Gwyddion We just discovered a very cool open source program for analyzing scanning probe microscopy (SPM) data files. There a number of incompatible and proprietary file formats for surface microscopies (AFM, MFM, STM, SNOM/NSOM) and getting data out from a microscope for further processing (including baseline leveling, profile analysis, and statistical analysis) can be a difficult task. Gwyddion is a Gtk+ based package that runs on Linux, Mac OS X (with MacPorts) and Windows and appears to do nearly everything that some expensive commercial packages (and some free closed-source packages) can do. Some of our colleagues were very happy to discover this piece of wizardry!

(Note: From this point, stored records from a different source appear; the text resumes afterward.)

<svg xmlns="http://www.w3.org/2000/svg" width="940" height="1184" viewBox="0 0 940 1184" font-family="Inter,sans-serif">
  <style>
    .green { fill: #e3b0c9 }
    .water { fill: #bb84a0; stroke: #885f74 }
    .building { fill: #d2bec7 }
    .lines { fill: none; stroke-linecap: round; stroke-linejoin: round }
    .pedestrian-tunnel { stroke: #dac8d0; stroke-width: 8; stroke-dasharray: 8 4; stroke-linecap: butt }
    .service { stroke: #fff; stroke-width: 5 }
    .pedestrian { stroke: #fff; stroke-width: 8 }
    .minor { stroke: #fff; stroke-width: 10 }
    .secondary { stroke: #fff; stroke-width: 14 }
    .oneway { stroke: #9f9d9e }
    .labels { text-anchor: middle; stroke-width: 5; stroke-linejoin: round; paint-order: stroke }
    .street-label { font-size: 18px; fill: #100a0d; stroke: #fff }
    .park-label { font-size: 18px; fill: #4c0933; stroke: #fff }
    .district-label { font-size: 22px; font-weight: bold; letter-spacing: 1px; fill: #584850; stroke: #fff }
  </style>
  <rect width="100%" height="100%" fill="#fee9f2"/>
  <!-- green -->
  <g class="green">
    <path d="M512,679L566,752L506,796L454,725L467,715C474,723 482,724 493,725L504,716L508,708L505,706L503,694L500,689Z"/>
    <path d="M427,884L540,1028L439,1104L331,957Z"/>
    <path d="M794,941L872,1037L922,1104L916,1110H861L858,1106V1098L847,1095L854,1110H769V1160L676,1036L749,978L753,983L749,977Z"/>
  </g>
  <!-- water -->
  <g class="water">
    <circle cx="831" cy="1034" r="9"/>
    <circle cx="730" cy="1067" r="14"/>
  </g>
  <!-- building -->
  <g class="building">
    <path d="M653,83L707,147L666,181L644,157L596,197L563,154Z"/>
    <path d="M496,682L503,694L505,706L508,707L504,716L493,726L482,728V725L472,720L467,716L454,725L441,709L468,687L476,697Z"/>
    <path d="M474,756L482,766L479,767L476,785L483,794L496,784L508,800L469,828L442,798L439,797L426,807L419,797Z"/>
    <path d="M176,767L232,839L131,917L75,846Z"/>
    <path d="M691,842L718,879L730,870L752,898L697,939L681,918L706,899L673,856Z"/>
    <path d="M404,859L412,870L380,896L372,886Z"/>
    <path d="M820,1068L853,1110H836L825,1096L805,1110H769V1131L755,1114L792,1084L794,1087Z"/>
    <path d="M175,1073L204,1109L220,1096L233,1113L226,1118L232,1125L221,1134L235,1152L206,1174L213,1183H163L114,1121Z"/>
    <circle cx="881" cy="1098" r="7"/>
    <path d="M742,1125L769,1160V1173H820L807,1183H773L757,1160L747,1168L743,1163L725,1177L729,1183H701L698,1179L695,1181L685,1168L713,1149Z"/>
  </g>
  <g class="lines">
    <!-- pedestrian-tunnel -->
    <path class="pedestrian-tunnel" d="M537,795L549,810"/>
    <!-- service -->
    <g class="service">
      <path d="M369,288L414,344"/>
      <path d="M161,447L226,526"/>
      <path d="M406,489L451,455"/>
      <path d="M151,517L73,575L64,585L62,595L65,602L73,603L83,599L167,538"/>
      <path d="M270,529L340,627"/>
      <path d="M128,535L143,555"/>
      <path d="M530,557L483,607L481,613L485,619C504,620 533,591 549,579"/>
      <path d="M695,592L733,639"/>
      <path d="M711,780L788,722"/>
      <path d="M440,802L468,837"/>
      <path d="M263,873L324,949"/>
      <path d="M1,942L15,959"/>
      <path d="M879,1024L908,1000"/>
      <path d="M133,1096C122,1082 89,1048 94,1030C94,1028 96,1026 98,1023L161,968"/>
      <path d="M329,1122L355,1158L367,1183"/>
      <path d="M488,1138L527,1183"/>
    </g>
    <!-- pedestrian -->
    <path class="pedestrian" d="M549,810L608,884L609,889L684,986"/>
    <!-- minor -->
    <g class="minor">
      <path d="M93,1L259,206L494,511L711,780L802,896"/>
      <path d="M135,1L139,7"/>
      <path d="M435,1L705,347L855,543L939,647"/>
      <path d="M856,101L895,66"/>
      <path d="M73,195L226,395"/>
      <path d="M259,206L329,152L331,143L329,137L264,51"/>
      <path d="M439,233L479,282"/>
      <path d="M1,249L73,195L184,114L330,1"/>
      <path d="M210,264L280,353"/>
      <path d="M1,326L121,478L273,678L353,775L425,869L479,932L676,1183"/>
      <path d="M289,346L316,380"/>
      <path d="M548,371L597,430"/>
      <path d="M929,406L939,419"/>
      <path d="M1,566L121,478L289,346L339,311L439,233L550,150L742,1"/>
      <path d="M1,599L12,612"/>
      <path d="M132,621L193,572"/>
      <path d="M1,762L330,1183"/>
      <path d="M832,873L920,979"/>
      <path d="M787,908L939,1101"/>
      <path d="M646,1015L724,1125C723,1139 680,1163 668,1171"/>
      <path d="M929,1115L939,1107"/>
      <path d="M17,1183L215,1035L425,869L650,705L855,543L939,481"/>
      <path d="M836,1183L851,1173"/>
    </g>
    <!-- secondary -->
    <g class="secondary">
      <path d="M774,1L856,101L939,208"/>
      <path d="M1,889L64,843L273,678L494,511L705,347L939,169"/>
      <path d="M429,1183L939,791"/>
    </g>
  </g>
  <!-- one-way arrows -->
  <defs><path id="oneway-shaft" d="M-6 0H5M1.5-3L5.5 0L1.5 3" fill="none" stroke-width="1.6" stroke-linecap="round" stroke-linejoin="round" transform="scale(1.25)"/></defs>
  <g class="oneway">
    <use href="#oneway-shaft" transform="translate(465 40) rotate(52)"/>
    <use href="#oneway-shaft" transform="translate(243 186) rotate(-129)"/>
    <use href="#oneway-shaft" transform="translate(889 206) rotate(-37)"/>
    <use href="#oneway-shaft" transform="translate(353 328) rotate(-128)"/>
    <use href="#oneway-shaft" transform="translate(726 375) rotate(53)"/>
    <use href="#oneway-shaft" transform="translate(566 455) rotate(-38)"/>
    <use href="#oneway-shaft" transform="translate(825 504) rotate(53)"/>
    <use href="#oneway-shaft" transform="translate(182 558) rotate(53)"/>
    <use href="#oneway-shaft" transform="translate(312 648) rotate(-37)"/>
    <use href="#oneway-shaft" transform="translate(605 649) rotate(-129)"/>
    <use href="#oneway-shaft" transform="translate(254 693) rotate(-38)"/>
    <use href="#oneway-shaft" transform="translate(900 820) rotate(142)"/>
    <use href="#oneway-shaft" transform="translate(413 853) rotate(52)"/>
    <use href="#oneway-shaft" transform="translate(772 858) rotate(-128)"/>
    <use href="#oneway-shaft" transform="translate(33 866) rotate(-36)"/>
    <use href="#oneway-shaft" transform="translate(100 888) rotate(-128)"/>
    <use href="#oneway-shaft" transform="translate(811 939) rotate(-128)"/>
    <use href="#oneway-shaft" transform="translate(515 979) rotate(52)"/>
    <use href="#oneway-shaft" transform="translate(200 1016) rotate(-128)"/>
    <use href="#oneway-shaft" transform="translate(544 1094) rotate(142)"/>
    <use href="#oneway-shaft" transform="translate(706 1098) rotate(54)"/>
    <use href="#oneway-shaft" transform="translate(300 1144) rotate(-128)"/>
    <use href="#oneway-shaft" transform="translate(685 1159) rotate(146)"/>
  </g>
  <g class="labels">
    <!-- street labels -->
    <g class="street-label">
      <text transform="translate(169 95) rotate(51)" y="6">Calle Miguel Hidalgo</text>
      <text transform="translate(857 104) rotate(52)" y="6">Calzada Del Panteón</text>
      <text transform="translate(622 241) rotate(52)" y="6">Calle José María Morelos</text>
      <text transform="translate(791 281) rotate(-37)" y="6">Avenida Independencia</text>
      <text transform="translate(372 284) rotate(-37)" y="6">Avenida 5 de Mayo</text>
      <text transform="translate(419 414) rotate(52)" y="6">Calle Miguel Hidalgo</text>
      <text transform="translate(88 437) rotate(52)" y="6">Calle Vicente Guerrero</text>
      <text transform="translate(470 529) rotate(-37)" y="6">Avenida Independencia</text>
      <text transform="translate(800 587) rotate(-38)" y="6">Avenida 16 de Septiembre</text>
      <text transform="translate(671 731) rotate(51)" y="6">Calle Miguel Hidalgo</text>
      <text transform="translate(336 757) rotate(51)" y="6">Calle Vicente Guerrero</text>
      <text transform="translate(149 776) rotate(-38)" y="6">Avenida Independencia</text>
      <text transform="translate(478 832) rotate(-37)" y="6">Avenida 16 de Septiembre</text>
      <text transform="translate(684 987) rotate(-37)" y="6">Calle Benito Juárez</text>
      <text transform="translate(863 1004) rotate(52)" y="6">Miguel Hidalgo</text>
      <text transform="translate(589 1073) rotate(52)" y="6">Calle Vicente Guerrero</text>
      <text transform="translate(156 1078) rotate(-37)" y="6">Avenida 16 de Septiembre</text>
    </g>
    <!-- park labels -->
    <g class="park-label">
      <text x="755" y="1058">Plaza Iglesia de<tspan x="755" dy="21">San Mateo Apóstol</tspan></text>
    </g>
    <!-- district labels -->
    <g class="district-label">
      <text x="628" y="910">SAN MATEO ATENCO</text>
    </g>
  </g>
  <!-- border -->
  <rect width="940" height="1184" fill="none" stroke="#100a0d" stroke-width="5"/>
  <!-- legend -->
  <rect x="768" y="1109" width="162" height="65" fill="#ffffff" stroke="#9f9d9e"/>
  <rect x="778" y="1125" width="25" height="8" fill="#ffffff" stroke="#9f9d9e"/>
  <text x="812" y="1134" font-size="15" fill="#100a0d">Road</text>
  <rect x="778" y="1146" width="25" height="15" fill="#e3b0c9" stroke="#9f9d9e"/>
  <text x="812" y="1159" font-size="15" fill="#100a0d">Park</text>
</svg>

If you’re going to do good science, release the computer code too

A very nice aarticle by Darrel Ince has just been posted over at the Guardian. It deals with the climate-gate email theft and the quality of academic science code has just been . An excerpt:

Computer code is also at the heart of a scientific issue. One of the key features of science is deniability: if you erect a theory and someone produces evidence that it is wrong, then it falls. This is how science works: by openness, by publishing minute details of an experiment, some mathematical equations or a simulation; by doing this you embrace deniability. This does not seem to have happened in climate research. Many researchers have refused to release their computer programs — even though they are still in existence and not subject to commercial agreements. An example is Professor Mann’s initial refusal to give up the code that was used to construct the 1999 “hockey stick” model that demonstrated that human-made global warming is a unique artefact of the last few decades. (He did finally release it in 2005.)